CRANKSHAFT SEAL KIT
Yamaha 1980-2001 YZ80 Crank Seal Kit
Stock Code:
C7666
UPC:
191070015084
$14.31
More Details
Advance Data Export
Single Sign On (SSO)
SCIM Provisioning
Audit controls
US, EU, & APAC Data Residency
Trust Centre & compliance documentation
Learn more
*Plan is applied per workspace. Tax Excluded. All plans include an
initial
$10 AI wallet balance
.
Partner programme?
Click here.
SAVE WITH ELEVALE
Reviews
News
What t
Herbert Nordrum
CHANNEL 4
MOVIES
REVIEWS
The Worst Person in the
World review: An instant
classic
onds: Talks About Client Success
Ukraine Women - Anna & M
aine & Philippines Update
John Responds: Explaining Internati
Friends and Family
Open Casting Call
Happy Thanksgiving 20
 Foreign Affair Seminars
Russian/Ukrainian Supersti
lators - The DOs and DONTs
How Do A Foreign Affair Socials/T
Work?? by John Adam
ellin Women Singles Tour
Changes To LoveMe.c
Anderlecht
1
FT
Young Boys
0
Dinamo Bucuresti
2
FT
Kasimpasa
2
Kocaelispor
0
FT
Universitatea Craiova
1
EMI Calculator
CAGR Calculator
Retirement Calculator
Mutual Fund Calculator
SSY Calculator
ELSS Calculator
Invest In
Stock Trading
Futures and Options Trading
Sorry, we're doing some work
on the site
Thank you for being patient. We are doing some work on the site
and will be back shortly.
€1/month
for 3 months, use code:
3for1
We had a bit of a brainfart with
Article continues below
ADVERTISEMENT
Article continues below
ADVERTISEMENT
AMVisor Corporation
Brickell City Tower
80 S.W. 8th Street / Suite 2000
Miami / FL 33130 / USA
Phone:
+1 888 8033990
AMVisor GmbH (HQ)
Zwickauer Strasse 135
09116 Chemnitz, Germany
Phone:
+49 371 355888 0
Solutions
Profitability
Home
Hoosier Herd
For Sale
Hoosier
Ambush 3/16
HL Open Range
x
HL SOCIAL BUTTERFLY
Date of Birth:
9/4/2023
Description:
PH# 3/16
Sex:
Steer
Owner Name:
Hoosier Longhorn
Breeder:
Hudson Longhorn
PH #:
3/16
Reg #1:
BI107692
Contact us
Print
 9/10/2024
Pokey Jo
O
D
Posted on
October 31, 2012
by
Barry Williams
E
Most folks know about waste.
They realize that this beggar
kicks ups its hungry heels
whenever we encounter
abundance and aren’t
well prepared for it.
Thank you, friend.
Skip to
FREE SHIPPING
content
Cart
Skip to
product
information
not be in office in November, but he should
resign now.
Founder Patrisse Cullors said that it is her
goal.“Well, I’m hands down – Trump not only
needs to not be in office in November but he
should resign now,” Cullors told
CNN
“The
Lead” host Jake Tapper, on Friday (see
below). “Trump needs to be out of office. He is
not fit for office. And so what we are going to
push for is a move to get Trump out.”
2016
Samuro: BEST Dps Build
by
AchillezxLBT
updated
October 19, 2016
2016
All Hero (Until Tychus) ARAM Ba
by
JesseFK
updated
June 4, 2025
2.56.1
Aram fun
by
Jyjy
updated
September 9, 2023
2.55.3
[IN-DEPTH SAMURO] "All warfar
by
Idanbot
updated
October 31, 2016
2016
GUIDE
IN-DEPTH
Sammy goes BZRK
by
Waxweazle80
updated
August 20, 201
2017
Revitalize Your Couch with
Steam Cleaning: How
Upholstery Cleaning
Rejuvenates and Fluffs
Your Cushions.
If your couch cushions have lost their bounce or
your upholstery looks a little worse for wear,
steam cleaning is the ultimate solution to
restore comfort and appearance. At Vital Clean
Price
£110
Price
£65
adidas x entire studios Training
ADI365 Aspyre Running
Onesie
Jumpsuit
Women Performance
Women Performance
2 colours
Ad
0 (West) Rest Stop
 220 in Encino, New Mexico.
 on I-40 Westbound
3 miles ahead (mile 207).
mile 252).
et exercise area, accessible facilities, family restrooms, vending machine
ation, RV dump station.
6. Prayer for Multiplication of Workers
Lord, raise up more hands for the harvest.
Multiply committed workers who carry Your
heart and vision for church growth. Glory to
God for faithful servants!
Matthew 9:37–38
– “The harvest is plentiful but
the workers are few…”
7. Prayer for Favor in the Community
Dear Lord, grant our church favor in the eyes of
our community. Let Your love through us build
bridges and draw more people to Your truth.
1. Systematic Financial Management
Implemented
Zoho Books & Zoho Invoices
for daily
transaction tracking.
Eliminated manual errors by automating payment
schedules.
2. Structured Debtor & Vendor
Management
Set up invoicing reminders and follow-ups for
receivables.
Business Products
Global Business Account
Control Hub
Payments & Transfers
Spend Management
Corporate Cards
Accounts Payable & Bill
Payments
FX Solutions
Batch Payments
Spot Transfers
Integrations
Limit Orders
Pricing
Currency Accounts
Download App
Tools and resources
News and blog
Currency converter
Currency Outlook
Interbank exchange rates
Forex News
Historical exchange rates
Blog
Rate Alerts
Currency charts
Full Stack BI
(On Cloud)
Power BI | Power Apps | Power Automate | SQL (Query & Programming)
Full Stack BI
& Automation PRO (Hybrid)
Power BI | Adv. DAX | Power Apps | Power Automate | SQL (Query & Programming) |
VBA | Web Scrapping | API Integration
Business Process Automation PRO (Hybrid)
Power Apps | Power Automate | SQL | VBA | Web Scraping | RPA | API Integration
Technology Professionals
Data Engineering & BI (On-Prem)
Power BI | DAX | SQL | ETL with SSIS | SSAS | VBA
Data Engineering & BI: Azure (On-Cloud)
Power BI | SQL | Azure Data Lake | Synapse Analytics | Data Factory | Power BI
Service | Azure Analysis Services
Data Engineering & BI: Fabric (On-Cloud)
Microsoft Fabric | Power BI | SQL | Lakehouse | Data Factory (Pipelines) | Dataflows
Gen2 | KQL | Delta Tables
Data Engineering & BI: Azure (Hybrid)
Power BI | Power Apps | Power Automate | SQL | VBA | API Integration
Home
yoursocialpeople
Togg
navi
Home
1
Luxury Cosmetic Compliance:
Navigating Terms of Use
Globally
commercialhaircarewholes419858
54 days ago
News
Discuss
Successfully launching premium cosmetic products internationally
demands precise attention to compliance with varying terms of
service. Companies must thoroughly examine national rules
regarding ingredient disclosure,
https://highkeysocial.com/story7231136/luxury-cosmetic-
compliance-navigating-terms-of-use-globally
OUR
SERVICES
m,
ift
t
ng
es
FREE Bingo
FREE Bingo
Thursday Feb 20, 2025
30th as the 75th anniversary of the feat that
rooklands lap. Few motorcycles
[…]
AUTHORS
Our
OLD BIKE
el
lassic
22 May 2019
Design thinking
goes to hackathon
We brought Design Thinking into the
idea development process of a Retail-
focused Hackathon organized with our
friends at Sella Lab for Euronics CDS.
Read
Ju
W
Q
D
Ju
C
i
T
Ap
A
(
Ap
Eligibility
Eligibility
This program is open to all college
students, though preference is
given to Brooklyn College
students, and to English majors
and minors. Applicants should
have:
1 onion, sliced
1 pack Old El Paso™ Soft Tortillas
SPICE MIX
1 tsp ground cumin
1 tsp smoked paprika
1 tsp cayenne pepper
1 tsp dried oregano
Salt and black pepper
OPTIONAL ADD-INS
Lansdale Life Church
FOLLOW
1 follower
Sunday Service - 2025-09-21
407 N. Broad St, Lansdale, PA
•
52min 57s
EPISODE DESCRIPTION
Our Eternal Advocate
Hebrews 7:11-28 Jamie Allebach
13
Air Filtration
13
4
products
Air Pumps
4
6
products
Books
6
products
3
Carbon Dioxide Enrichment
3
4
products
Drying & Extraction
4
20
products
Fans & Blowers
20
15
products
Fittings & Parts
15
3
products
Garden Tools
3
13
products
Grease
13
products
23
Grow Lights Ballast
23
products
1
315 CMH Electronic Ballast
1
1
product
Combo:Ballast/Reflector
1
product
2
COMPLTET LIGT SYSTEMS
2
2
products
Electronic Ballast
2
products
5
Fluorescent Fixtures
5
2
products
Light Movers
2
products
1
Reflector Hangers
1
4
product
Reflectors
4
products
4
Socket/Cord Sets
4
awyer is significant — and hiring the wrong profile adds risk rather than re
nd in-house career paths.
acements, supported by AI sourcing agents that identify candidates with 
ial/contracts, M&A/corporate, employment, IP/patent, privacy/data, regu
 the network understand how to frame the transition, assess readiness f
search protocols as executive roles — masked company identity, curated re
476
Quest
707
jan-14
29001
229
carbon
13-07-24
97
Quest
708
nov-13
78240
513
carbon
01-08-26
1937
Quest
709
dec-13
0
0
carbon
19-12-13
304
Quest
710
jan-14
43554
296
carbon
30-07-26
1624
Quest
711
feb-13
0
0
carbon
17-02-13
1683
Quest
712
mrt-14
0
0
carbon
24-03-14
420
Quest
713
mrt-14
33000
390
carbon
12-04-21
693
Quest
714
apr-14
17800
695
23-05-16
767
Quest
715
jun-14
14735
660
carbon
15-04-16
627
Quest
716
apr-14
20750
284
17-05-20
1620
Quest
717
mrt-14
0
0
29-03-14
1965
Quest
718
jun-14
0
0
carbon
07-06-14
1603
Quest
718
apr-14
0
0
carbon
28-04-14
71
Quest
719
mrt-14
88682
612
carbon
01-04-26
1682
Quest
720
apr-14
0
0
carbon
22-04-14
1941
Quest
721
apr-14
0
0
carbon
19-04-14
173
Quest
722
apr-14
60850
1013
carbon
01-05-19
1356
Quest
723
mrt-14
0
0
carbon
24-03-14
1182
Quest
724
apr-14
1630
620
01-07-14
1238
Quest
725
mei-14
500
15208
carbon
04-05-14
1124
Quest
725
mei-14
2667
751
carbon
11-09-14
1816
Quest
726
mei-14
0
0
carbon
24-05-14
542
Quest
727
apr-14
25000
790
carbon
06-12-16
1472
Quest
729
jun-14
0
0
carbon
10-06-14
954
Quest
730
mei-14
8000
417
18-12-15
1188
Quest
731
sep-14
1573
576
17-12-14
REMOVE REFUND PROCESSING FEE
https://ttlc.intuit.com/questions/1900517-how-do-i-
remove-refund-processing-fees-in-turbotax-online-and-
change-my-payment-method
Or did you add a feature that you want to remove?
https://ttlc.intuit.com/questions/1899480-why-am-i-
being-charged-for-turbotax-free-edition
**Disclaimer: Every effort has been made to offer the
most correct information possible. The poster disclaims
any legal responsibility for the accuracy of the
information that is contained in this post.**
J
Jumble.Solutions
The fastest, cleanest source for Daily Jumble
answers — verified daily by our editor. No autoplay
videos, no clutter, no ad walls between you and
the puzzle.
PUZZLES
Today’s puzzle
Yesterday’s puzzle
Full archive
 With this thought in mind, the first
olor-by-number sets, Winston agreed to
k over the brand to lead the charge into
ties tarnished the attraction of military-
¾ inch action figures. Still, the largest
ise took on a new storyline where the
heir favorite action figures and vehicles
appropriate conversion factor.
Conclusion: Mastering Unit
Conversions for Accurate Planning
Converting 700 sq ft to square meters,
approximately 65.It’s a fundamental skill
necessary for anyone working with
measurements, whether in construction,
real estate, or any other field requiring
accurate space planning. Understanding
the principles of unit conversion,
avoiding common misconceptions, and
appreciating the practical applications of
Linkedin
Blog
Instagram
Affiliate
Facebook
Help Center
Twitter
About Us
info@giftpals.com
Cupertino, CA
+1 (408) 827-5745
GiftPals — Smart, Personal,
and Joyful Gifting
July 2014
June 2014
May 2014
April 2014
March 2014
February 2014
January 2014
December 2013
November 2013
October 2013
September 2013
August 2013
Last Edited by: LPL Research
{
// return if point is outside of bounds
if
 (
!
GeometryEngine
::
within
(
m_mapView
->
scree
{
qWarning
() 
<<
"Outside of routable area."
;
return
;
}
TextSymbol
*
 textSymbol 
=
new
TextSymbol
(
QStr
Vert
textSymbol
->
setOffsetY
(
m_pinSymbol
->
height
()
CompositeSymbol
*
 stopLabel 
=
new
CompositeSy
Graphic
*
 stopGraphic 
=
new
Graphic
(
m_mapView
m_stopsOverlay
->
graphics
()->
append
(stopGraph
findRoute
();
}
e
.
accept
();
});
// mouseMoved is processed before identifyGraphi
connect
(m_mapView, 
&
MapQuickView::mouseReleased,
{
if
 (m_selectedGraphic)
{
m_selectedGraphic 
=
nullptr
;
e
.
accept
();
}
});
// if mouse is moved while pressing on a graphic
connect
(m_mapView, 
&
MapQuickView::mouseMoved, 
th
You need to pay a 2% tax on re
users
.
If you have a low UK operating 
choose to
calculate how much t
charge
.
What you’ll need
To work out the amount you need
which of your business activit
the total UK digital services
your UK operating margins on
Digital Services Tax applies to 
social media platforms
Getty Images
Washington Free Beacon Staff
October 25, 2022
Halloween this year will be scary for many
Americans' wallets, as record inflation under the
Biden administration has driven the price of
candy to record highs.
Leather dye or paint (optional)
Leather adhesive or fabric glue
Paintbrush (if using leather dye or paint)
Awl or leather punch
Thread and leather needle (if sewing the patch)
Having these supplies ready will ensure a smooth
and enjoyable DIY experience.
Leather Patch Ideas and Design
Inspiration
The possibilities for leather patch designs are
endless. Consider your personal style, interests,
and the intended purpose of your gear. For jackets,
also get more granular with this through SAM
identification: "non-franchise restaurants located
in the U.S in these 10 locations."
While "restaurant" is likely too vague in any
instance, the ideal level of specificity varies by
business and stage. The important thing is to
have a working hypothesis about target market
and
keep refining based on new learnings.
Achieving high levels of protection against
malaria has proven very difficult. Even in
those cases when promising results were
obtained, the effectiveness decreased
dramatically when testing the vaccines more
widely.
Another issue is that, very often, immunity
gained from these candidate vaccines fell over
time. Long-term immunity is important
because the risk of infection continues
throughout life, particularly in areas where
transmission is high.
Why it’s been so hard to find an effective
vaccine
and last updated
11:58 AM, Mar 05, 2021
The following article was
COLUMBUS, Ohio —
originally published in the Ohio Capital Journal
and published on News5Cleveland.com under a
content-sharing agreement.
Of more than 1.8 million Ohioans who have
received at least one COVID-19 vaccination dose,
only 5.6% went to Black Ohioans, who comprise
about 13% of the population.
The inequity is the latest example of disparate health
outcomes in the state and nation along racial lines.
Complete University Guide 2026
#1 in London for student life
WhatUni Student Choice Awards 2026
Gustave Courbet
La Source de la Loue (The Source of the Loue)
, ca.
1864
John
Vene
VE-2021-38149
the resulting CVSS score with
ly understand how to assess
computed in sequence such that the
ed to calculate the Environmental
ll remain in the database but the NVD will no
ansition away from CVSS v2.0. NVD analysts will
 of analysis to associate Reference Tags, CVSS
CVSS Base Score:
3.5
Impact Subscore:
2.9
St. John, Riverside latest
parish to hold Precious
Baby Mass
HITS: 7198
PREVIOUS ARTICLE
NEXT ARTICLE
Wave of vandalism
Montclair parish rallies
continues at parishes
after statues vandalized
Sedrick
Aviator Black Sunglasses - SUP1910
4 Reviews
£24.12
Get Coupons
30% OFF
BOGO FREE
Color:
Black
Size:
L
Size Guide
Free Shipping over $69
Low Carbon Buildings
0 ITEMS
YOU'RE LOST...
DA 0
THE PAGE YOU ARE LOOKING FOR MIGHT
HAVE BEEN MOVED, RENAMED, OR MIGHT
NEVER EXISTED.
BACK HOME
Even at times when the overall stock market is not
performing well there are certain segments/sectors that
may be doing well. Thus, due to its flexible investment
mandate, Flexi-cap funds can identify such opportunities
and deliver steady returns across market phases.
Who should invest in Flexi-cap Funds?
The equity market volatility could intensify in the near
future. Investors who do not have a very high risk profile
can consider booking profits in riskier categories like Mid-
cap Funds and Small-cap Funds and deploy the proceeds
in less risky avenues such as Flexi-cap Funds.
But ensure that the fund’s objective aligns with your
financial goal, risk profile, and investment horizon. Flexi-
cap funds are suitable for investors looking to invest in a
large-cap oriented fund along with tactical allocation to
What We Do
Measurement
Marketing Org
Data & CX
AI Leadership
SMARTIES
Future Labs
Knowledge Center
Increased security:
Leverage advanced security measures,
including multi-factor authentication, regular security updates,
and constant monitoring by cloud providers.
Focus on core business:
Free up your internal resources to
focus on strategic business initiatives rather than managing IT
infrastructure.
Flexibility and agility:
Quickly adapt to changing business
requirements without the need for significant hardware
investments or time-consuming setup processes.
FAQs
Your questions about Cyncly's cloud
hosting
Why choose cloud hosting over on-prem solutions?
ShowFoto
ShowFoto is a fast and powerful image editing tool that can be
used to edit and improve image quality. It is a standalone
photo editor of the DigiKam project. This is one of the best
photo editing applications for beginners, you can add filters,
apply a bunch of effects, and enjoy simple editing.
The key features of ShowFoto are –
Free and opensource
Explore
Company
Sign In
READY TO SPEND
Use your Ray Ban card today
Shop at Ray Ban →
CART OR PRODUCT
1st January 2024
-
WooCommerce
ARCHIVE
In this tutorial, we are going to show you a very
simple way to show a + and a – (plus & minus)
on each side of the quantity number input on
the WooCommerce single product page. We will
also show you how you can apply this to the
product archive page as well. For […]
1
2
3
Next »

:::::

## Work instructions:
Nothing but a number is expected: the count of lines in the data that include the word "information".

## Answer section:
3